In a way, a social plugin converts a normal web page into a mashup, exporting a site’s data to different domains. As Douglas Crockford says, “A mashup is a self-inflicted XSS attack”. It is more of a work around than a standard and hence have few problems.

(1) Social plugins must be wrapped in iframes:

If the source of these social plugins is inspected using browser’s developer tools, one can find that these buttons are actually wrapped in iframes, for obvious reasons. A script injection attack could otherwise modify the course of action of the like button and do malicious activity. Since an iframe provides a sandboxed environment, external scripts cannot access the DOM within the iframe and hence script injection attacks fail. So if you are a web developer and want to create the next widget/social plugin for your site, iframe should be the "must have” tag.

image

(2) Framing a site could be dangerous – Clickjacking FTW:

In one of my previous demos, we have seen how Facebook’s “Like” button can be clickjacked (typically called LikeJacking). Iframes, which contain the code for social plugins, themselves are nodes in the parent page’s DOM and scripts can act on them, if not inside them. So in the demo, I have grabbed the x,y coordinates of the iframe containing the “Like” button and changed them dynamically as the mouse moves. Thus one can place any social plugin beneath the user’s mouse cursor and reduce its opacity to zero. The implication is, clicking anywhere on the page means clicking on the social plugin!

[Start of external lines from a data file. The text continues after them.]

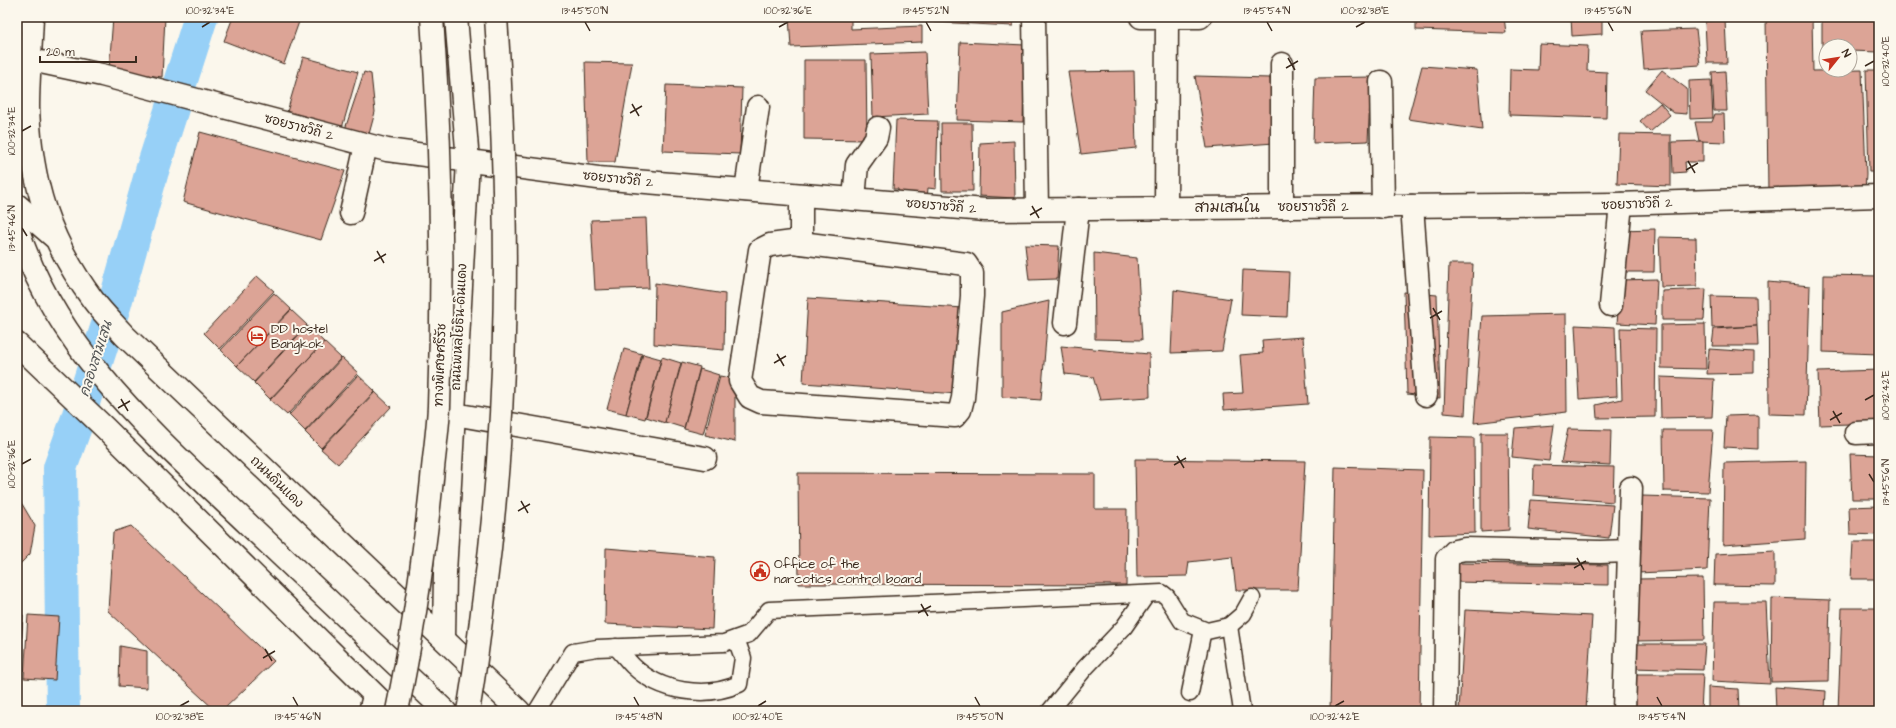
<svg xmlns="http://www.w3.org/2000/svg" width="1896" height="728" font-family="'Architects Daughter','Playpen Sans Thai',sans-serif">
  <rect width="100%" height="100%" fill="#fbf7ec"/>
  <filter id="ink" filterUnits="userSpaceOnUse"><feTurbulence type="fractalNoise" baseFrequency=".025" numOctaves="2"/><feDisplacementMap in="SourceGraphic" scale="8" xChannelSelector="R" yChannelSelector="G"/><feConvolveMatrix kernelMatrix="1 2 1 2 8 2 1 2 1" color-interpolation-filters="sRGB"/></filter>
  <g filter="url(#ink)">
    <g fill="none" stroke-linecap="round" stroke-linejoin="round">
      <polyline stroke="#97d0f7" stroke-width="34" points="63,711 60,468 77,421 115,303 152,171 201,17"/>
    </g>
    <g fill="#dca496" stroke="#3b2a1e">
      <polygon points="113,17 165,17 162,77 109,70"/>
      <polygon points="233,17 295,17 300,19 284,64 224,41"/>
      <polygon points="604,17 632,17 632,19 604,18"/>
      <polygon points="789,17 851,17 851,29 922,26 922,42 791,47"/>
      <polygon points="934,17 1014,17 1013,26 934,22"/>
      <polygon points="1416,17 1504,17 1506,33 1416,30"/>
      <polygon points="1571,17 1602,17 1602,34 1572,36"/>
      <polygon points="1766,17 1812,17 1813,71 1862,70 1866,174 1865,192 1768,193"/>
      <polygon points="1822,17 1879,17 1879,52 1850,51 1850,46 1826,46 1826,51 1822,51"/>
      <polygon points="1725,20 1727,63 1707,63 1705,21"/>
      <polygon points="1696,29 1700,65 1644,69 1641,31"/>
      <polygon points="960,42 1025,45 1023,122 957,120"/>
      <polygon points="1539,44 1588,46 1587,71 1607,72 1606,118 1509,115 1510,69 1538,70"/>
      <polygon points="925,52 928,114 873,117 871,54"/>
      <polygon points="303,57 358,72 342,128 287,112"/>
      <polygon points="804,60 866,60 867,140 804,139"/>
      <polygon points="585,62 632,63 615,162 588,162"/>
      <polygon points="1422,66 1477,70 1482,130 1408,119"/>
      <polygon points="1662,70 1687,89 1687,114 1674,113 1645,90"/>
      <polygon points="1866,70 1879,70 1879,172 1869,172"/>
      <polygon points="1134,71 1136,148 1081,154 1068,72"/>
      <polygon points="1725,71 1727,111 1714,111 1712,72"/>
      <polygon points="364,72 371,74 375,112 369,134 345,129"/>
      <polygon points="1195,76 1270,78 1274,143 1207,148"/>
      <polygon points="1371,77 1368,141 1313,143 1315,78"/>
      <polygon points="1711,80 1713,118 1690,119 1689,81"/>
      <polygon points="666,85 742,88 740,154 663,151"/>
      <polygon points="1660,103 1670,115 1650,132 1640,121"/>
      <polygon points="1715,114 1724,114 1725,142 1699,141 1695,122 1712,122"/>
      <polygon points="896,120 938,121 936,189 928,188 927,199 898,197 898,189 893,189"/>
      <polygon points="941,123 972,123 973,191 942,191"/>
      <polygon points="200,132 345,171 321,240 183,202"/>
      <polygon points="1619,134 1671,135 1671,186 1617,184"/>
      <polygon points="1014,141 1015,198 979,196 980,143"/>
      <polygon points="1703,141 1703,162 1685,162 1686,172 1673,173 1672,142"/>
      <polygon points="646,218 649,288 595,290 591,220"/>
      <polygon points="1655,229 1654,272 1614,272 1619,230"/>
      <polygon points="1659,237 1696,238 1697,286 1661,287"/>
      <polygon points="1025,245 1059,246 1057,279 1029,280"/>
      <polygon points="1094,253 1137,258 1142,340 1095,339"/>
      <polygon points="1449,264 1473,264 1465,415 1444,413"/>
      <polygon points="1243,270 1289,272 1287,317 1241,315"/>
      <polygon points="1824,275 1879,276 1879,354 1823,352"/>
      <polygon points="257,276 274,291 220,349 204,333"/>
      <polygon points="1657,279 1655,325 1617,323 1621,280"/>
      <polygon points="1768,282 1810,286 1806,415 1769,414"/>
      <polygon points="655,283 725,294 724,350 654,344"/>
      <polygon points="1706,289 1704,320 1662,320 1662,291"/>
      <polygon points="1174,290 1231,299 1222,351 1171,353"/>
      <polygon points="1404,292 1437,295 1440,398 1407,394"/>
      <polygon points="274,293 291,309 237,366 221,350"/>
      <polygon points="1711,296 1756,297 1757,326 1712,328"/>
      <polygon points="808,298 964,308 958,394 803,383"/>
      <polygon points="1049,301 1041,400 1002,397 1002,312"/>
      <polygon points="291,310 307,325 254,382 237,366"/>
      <polygon points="1566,314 1567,412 1474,423 1482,316"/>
      <polygon points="1705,324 1706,369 1661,368 1661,325"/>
      <polygon points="1575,325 1615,327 1617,396 1579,399"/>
      <polygon points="307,326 324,342 270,399 254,383"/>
      <polygon points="1757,326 1758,346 1712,346 1714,329"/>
      <polygon points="1620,328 1656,329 1655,417 1597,418 1596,405 1622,399"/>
      <polygon points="1303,337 1308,404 1224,410 1223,394 1243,393 1240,355 1263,353 1262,340"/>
      <polygon points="324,342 341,358 287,415 270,400"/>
      <polygon points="1061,346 1149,354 1150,397 1100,400 1093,377 1065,374"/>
      <polygon points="624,349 642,354 626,414 607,409"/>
      <polygon points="1709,349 1754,352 1754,373 1707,374"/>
      <polygon points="643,354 661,359 645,419 626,414"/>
      <polygon points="662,357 681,363 665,423 646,417"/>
      <polygon points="342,358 358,373 305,431 289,415"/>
      <polygon points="682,362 700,367 684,428 665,422"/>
      <polygon points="700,369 719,375 703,434 684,429"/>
      <polygon points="1879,370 1879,423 1820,425 1818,372"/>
      <polygon points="358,375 375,391 321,448 305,432"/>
      <polygon points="720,376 735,379 735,442 705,435"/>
      <polygon points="1660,377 1714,379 1712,417 1661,418"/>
      <polygon points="375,392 391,407 338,464 321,449"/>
      <polygon points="1758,415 1758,449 1724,447 1726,416"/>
      <polygon points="1554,425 1549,461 1512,457 1515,428"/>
      <polygon points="1568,429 1611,430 1610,465 1561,462"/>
      <polygon points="1663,430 1713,430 1708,492 1664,491"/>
      <polygon points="1481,433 1508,433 1509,530 1481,532"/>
      <polygon points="1430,437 1474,438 1475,533 1429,535"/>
      <polygon points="1850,454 1879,455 1879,499 1852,499"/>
      <polygon points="1135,459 1305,461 1298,590 1236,590 1232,557 1189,562 1187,576 1137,577"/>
      <polygon points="1806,461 1805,539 1723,545 1724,463"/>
      <polygon points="1534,465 1614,467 1613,502 1533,495"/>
      <polygon points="1335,467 1423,470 1419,711 1330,711"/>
      <polygon points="798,473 1095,474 1095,509 1127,509 1126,585 799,584"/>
      <polygon points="1642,496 1710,498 1707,570 1637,573"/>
      <polygon points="1531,500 1613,505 1609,538 1528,529"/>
      <polygon points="17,502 22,504 35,526 30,554 17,567"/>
      <polygon points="1879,506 1879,535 1850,534 1849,507"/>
      <polygon points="131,526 274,661 222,711 216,711 108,611 113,532"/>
      <polygon points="1853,542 1879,542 1879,579 1851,579"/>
      <polygon points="606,548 715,557 712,629 605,624"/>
      <polygon points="1775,551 1775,586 1714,585 1715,554"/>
      <polygon points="1456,563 1608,565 1608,585 1454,582"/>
      <polygon points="1703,578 1704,640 1634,641 1637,579"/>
      <polygon points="1772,598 1830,600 1828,681 1771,682"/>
      <polygon points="1714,602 1766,602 1770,684 1712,681"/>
      <polygon points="1842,608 1879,608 1879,711 1838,711"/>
      <polygon points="1465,610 1592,616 1586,711 1459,711"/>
      <polygon points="17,614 23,615 19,685 17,685"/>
      <polygon points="28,615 59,617 55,680 24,678"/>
      <polygon points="1634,644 1705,644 1703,670 1632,668"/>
      <polygon points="120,646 147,651 147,688 119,686"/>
      <polygon points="1634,674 1703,674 1701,711 1633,711"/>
      <polygon points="1708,687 1738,689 1739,711 1708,711"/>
      <polygon points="1775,687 1826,691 1825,711 1776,711"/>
    </g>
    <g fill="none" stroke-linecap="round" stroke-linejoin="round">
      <defs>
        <g id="lane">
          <polyline points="1229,626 1242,711"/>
          <path d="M 616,647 C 622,653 627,660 633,666 C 660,692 705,699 739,684 L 743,658 L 736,639"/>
          <polyline points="1190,693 1203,630"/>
          <polyline points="367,711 372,692"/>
          <polyline points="537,711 573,652 597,648 724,643 749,634 769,610 1162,593 1167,597 1182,621 1207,631 1229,626 1243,614 1252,598"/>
          <polyline points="1050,711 1085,668 1124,627 1147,594"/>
        </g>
        <g id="street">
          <polyline points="1034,17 1037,209"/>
          <polyline points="1141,17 1200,17"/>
          <polyline points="17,57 102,75 387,150 598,178 985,210 1616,204 1879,196"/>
          <polyline points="1381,82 1383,207"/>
          <polyline points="746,190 758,107"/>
          <polyline points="801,195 801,243"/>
          <polyline points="854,199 857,165 876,138 878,128"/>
          <polyline points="1412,206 1426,395"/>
          <polyline points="1282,207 1282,64"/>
          <polyline points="1166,208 1167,18"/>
          <polyline points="351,213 366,145"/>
          <polygon points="793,242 966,264 972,273 972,296 963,398 960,410 955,416 761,402 750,397 740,381 760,250 770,245"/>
          <polyline points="1611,305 1621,204"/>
          <polyline points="1065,323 1078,209"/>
          <polyline points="454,414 705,458"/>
          <polyline points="1856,433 1879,432"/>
          <polyline points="1445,711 1447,559 1455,551 1465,549 1600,552 1628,551"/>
          <polyline points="1624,711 1631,488"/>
        </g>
        <g id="secondary">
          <polyline points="17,205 54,237"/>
          <polyline points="444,638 445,573 468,161 456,17"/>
        </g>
        <g id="primary">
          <path d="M 32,17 C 31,47 28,78 28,108 C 31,183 48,239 93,300 C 102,312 114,324 125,336 L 519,711"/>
          <path d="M 17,227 C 55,351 159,439 250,526 C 315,587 380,649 445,711"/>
          <polyline points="17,344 105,428 391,711"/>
        </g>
      </defs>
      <use href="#lane" stroke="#3b2a1e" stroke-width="19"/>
      <use href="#street" stroke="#3b2a1e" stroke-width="25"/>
      <use href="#secondary" stroke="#3b2a1e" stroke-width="25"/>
      <use href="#primary" stroke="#3b2a1e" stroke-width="25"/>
      <use href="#lane" stroke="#fbf7ec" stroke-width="16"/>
      <use href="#street" stroke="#fbf7ec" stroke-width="22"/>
      <use href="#secondary" stroke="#fbf7ec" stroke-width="22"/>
      <use href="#primary" stroke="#fbf7ec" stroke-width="22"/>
      <defs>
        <g id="highway-bridge">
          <path d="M 397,711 C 413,634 424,557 432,479 C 434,455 438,430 439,406 C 444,276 441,146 432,17"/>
          <path d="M 468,711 C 475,673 479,635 484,597 C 510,405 509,210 496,17"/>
        </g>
      </defs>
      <use href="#highway-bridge" stroke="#3b2a1e" stroke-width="25" stroke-linecap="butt"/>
      <use href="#highway-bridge" stroke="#fbf7ec" stroke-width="22"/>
    </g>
  </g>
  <path fill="none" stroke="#3b2a1e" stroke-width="1.5" d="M 585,22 L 590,31M 926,22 L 931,31M 1267,22 L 1272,31M 1608,22 L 1613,31M 202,27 L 210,22M 779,27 L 788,22M 1356,27 L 1365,22M 1288,58 L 1295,70M 1865,66 L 1874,61M 1286,68 L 1298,61M 632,104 L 639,116M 630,113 L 642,106M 22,131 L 31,126M 1688,161 L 1695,173M 1686,170 L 1698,163M 1032,206 L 1039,218M 1030,215 L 1042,208M 22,228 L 27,236M 377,251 L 384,263M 374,261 L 386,254M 1433,308 L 1440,320M 1430,318 L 1442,311M 777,354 L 784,366M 774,363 L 786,356M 121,399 L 128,411M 1865,400 L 1874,395M 118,408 L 130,401M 1833,411 L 1840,423M 1830,420 L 1842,413M 1177,456 L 1184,468M 22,464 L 31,459M 1174,465 L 1186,458M 1869,474 L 1874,482M 521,501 L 528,513M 518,511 L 530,504M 1577,558 L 1584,570M 1574,568 L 1586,561M 921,604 L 928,616M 918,613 L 931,606M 265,649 L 272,661M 263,658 L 275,651M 293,697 L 298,706M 634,697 L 639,706M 975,697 L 980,706M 1657,697 L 1662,706M 180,706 L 189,701M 758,706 L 766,701M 1335,706 L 1344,701"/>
  <defs>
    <symbol id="hotel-ring" viewBox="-11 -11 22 22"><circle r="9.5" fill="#fbf7ec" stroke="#c8321e" stroke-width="1.5"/><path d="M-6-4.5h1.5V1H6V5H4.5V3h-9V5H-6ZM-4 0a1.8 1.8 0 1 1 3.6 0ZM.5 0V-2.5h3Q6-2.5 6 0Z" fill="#c8321e"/></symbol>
    <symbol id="civic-ring" viewBox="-11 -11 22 22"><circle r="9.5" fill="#fbf7ec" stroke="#c8321e" stroke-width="1.5"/><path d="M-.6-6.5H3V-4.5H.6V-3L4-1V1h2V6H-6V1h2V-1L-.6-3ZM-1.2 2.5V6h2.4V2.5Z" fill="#c8321e"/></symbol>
  </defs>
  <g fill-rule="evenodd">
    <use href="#hotel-ring" x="246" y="325" width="22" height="22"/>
    <use href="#civic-ring" x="749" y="560" width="22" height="22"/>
  </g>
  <g text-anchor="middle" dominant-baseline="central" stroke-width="4" stroke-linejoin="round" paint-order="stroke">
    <g font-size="13" fill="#3b2a1e" stroke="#fbf7ec">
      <text transform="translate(299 127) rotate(15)">ซอยราชวิถี 2</text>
      <text transform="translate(618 179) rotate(6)">ซอยราชวิถี 2</text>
      <text transform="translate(1637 204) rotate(-2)">ซอยราชวิถี 2</text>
      <text transform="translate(941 206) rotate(5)">ซอยราชวิถี 2</text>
      <text x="1313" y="207">ซอยราชวิถี 2</text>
      <text transform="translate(459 327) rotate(-87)">ถนนพหลโยธิน-ดินแดง</text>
      <text transform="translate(440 365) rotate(-88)">ทางพิเศษศรีรัช</text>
      <text transform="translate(277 482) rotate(44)">ถนนดินแดง</text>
    </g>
    <g font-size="13" fill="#3b2a1e" stroke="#fbf7ec" text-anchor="start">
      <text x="271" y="329">DD hostel<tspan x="271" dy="15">Bangkok</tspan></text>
      <text x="774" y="564">Office of the<tspan x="774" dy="15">narcotics control board</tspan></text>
    </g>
    <g font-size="14" font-style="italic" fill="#525454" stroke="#fbf7ec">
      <text transform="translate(96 359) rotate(-72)">คลองสามเสน</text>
    </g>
    <g font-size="15" fill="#3b2a1e" stroke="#fbf7ec">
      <text x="1227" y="207">สามเสนใน</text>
    </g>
  </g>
  <rect width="1896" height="728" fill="none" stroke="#fbf7ec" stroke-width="44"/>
  <g transform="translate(1838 58) rotate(60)"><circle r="19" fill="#fbf7ec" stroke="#aea59a"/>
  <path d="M0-3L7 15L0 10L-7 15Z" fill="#c8321e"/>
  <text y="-6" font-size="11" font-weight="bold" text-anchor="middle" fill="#3b2a1e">N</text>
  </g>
  <path d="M40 56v6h96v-6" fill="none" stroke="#3b2a1e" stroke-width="2"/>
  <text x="46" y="56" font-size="12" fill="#3b2a1e" stroke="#fbf7ec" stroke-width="3" paint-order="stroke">20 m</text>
  <rect x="22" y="22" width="1852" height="684" fill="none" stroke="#3b2a1e" stroke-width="1.5"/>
  <g font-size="10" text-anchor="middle" fill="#3b2a1e">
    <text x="210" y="14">100°32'34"E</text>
    <text x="585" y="14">13°45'50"N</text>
    <text x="788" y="14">100°32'36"E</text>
    <text x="926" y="14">13°45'52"N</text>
    <text x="1267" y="14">13°45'54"N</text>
    <text x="1365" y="14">100°32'38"E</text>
    <text x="1608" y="14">13°45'56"N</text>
    <text transform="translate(1885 61) rotate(-90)" y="4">100°32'40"E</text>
    <text transform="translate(11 131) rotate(-90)" y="4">100°32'34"E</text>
    <text transform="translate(11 228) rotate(-90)" y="4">13°45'46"N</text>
    <text transform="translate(1885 395) rotate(-90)" y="4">100°32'42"E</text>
    <text transform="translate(11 464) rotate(-90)" y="4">100°32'36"E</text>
    <text transform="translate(1885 482) rotate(-90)" y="4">13°45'56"N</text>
    <text x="180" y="720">100°32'38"E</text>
    <text x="298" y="720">13°45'46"N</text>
    <text x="639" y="720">13°45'48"N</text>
    <text x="758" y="720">100°32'40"E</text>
    <text x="980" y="720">13°45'50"N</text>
    <text x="1335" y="720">100°32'42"E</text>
    <text x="1662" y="720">13°45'54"N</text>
  </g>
</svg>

imageClickjacking can be countered by using JavaScript based “Frame busting” techniques or configuring X-Frame-Options response header. Using these techniques, a web page which is framed will be forced to come out of the iframe, thereby preventing clickjacking.


The problem: Now, have you sensed the problem? If not, pause and analyze the ideas in (1) and (2). In any case, proceed :)

Here is the problem - As per (1), a social plugin has to be in an iframe to prevent script injections. As per (2), content (typically from an external website) has to be pulled out of iframe to prevent clickjacking. Now both are contradictory ideas.

Inference:- A social plugin cannot exist securely without being wrapped inside an iframe and hence it is always vulnerable to clickjacking!” Alarming!! Isn't it?

(Q) So what if social plugins are vulnerable to clickjacking?

(A) You will continue to see different types of spams on social networking sites due to ignorant clicks of users on hidden social plugins. Social networking sites have to depend on algorithms to detect anomalous behaviors, since there is no solution available right now to stop this.

Further, this can lead to new types of web based attacks. One such possibility is explored by researchers at Carnegie Melon University. They demonstrated how social network users can be de-anonymized using clickjacking, which is an interesting case study.  

Hope the article helped in understanding the technical flaw with which most websites are living. I have been experimenting on these lines and came up with yet another interesting case study. More about it in my subsequent blog posts. Happy learning!